Simple Scalable Fabrication of Laser-Induced Graphene Composite Membranes for Water Treatment

Laser-induced graphene (LIG)-polymer composite materials might be potentially useful in many applications, including water purification technology. For example, water treatment membranes with antibacterial and antibiofouling surfaces that could utilize the electrically conductive property of the surface are envisioned. Polymer composites consisting of LIG fabricated on porous surfaces such as water treatment membranes are mechanically robust, and the solute rejection properties of the membrane can also be tailored. With a goal of assessing the future large-scale fabrication of this membrane configuration, here we established a simple method of coating and cross-linking poly(vinyl alcohol) (PVA) on LIG membrane supports. Ultrafiltration membranes with sizes of ≤20 cm × ≤30 cm were used as substrates to make conductive LIG porous surfaces using a 10.6 μm CO₂ pulsed laser, after which 2.5% PVA/glutaraldehyde was coated and immediately cross-linked at 175 °C using a heat gun.
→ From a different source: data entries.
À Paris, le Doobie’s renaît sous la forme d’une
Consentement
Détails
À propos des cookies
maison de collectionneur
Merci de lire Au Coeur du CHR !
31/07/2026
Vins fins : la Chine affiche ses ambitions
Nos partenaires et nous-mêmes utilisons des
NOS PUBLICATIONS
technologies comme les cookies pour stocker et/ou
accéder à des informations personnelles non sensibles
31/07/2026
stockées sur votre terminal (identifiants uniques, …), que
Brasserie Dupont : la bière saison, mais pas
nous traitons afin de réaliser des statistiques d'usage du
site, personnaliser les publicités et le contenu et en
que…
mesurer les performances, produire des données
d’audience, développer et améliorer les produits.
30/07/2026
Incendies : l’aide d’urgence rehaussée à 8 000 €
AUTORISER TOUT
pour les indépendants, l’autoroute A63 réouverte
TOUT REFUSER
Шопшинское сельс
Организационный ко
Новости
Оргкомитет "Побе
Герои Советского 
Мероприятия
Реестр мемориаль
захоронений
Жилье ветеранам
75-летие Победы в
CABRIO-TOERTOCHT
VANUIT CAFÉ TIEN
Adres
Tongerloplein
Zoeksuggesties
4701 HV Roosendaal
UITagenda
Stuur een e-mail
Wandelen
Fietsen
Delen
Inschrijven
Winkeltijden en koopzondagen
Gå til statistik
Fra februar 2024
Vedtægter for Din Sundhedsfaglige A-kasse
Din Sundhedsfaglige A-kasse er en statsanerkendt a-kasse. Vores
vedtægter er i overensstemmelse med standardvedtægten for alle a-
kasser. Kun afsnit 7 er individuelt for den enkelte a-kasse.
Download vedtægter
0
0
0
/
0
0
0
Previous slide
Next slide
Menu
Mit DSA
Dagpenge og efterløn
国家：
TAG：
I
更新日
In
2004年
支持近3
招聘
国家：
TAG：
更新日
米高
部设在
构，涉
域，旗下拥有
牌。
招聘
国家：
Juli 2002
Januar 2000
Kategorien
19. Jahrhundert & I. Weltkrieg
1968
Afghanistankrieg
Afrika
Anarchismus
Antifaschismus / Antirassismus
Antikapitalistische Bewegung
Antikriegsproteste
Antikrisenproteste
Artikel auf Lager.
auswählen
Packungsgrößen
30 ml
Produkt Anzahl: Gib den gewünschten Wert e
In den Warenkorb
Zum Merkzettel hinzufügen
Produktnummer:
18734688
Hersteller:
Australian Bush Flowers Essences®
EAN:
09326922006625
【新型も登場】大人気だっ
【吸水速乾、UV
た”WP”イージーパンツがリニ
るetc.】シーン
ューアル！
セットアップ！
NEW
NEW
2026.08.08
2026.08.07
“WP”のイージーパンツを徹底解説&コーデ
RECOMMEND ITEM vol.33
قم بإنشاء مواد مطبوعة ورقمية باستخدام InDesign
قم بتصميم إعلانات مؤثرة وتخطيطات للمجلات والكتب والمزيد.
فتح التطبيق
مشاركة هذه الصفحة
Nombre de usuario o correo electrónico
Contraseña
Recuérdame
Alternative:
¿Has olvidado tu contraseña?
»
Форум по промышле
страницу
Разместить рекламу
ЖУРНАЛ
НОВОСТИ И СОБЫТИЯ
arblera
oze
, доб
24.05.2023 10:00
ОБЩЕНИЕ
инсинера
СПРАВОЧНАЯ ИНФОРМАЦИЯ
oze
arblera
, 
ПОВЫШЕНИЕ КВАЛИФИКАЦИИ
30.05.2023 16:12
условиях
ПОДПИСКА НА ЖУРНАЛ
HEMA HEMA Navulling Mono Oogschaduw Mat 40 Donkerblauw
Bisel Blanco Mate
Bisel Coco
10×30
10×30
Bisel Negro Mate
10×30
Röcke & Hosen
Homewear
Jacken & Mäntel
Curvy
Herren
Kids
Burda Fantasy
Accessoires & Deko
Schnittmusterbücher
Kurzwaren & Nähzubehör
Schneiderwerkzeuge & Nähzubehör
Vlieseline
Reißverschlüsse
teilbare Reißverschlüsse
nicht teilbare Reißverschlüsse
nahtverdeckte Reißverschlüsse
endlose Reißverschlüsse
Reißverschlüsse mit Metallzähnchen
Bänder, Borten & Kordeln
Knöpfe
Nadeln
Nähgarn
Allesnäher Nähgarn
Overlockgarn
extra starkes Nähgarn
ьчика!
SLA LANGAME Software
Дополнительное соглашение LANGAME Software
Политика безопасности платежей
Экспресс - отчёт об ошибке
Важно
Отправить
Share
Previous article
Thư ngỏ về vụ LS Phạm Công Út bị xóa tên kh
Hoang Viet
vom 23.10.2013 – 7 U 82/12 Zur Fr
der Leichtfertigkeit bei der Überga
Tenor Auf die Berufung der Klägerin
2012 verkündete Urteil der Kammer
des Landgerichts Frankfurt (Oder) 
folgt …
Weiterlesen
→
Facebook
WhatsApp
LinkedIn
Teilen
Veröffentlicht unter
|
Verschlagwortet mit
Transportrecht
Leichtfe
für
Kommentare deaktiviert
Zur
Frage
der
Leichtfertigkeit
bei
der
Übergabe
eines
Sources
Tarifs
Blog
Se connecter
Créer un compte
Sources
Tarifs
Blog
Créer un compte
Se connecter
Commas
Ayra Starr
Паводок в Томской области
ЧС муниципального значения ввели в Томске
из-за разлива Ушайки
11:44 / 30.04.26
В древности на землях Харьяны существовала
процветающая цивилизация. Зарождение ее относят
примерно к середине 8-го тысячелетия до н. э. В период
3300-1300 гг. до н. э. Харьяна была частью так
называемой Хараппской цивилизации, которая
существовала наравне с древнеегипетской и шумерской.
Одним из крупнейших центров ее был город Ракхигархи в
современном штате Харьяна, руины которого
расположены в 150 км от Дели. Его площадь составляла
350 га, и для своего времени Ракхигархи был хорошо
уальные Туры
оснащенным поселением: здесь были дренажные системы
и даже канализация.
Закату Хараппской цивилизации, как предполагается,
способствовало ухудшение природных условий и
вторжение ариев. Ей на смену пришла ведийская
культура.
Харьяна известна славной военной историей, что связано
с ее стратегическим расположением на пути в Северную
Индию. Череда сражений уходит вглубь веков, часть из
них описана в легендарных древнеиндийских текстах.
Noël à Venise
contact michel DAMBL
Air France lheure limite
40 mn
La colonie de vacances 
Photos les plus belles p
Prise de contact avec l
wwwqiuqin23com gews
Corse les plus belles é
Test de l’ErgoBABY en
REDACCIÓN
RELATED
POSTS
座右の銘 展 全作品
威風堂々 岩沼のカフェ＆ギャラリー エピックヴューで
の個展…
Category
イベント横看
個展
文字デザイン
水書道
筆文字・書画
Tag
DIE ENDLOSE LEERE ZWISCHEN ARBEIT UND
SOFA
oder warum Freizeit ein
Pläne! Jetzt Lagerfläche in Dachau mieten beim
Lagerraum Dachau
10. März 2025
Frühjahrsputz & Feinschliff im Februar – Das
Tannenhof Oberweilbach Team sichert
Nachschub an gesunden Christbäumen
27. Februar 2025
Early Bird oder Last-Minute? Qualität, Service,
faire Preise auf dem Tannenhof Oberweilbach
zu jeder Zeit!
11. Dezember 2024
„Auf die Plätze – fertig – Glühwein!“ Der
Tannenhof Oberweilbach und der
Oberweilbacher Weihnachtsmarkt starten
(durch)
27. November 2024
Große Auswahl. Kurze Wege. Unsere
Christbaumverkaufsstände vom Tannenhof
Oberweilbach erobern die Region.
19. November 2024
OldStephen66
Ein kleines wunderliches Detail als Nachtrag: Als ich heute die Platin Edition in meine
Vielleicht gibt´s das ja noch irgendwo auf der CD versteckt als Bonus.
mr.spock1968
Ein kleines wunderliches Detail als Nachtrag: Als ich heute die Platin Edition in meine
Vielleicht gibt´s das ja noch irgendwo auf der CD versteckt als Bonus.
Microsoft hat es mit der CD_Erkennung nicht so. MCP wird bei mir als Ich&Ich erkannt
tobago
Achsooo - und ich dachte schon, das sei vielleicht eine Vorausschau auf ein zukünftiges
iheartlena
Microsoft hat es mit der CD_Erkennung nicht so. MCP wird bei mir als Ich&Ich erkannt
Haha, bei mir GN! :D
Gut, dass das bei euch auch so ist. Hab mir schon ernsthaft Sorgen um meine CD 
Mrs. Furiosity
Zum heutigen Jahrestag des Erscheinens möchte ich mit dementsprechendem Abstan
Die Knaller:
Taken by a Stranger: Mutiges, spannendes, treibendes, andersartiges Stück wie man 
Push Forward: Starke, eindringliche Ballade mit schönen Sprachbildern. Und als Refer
The 2.5% LIG-PVA composite membranes showed good surface conductivity, mechanical−thermal stability, and high permeability ranging from 900 to 1300 LMH bar⁻¹. Permeate water with 0.60 NTU was obtained using feedwater containing sludge from a membrane bioreactor, and 10- and 25-fold decreases in COD and BOD, respectively, were observed. An enhanced removal of bacteria was observed at 2.5 V during filtration. This work demonstrates a method to scale up LIG composite membranes, a crucial step that is necessary in determining their commercial potential in water technology applications.